The last of thousands of F-4 Phantom jets that have been a workhorse for the U.S. military over five decades are being put to pasture to serve as ground targets for strikes by newer aircraft.

But first some well-earned honors.

The Air Force will hold a "final flight" retirement ceremony Wednesday at Holloman Air Force Base in New Mexico, where the last F-4s are still flying for the U.S. military. The ceremony will celebrate the airplane's rich military history as the jet was a mainstay during the Vietnam War and used for decades for reconnaissance missions and anti-missile electronic jamming.

McDonnell Douglas — now part of Boeing Corp. — built more than 5,000 F-4s for the Air Force, Navy and Marine Corps. It first flew in the late 1950s, and production ended in 1985.

The last F-4s still flying for the U.S. military took on a different role, serving as aerial targets and test aircraft during Air Force training over the New Mexico desert. The planes are either flown by pilots or remotely as drones by controllers on the ground. They've been used as targets for missiles and also used to test new radars and other missions. But with the retirement this week, the planes will no longer fly and instead be used as ground targets.

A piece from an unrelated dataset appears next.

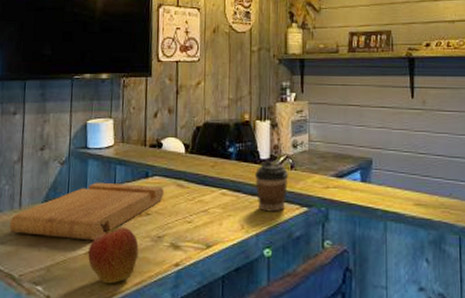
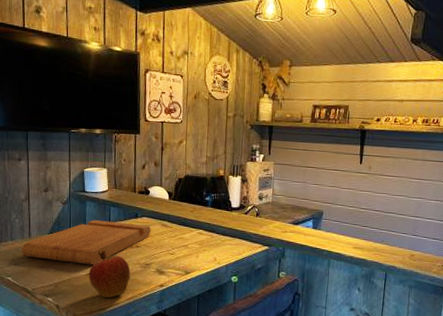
coffee cup: present [254,160,289,212] -> none [226,208,255,249]

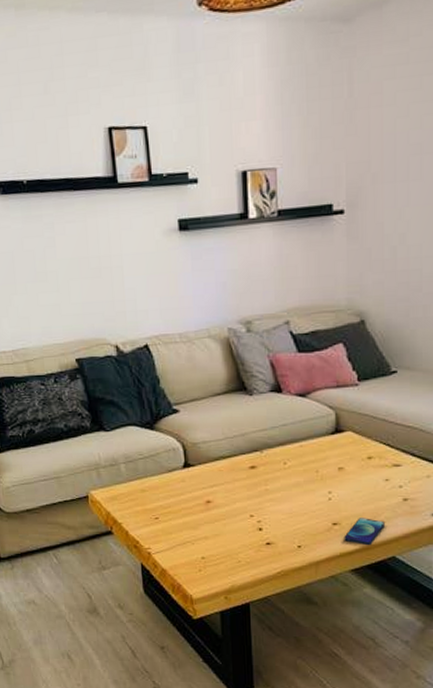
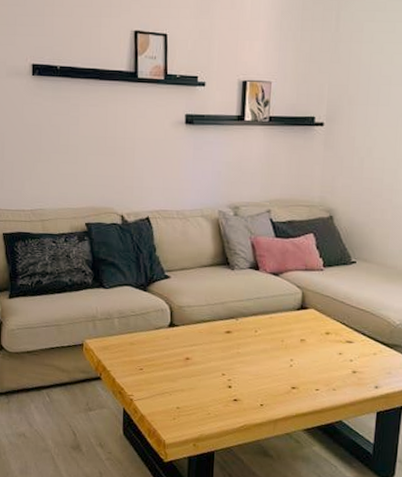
smartphone: present [344,518,385,546] -> none [300,384,335,410]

That the plane stayed in service so long is a testament to a range of roles that the F-4 could handle thanks to its large size, powerful engines and a two-member crew, said Jeff Duford, a National Museum of the Air Force research curator.

While other aircraft could handle some of the same missions, "there were none that were as flexible as the F-4," Duford said.

"It was not the best of anything but it could do everything," said Craig Schorzman, a retired Air Force colonel who lives in Tucson, Arizona, where he trained to fly the F-4 in the 1960s while at Davis Monthan Air Force Base before deploying to Germany and then Southeast Asia.

"It wasn't the best air-to-air but we could do it. It could do close air support (of ground troops). It could do bombing. It could do any role, including nukes — we could do it."

The aircraft "was hardy and very sturdy," Schorzman said, recalling times when his plane made it back to base despite being shot up. "It saved my tail a few times."

Schorzman said the fighter-bomber could use a precision guidance system to guide bombs to their targets. "We could go into a mouth of a cave."

The Navy originally got production F-4s to intercept enemy bombers threatening U.S. aircraft carriers, and initial models relied on air-to-air missiles. They were later fitted with guns during the Vietnam War to combat enemy fighters.

As a dogfighter, the F-4 wasn't great but could counter North Vietnam's more nimble MiG fighters by using its more powerful engines to climb to get into a good position or get out of a bad one, Schorzman said.

While other aircraft such as the F-15 supplanted the F-4 in the fighter-bomb role, it still flew on for many years as camera-toting reconnaissance jets and in electronic-warfare versions that blinded enemy anti-aircraft missiles' guidance systems.

"I think it really speaks to the usefulness of the platform," Duford said.

The remaining 13 QF-4s at Holloman are flown by a detachment of a squadron at Tyndall Air Force Base in Florida, and dozens of the target planes have been shot down either over White Sands Missile Range near Holloman or over the Gulf of Mexico.

The Tyndall squadron has already converted to flying F-16s as aerial targets, and the Holloman detachment is getting its first F-16 target version this week.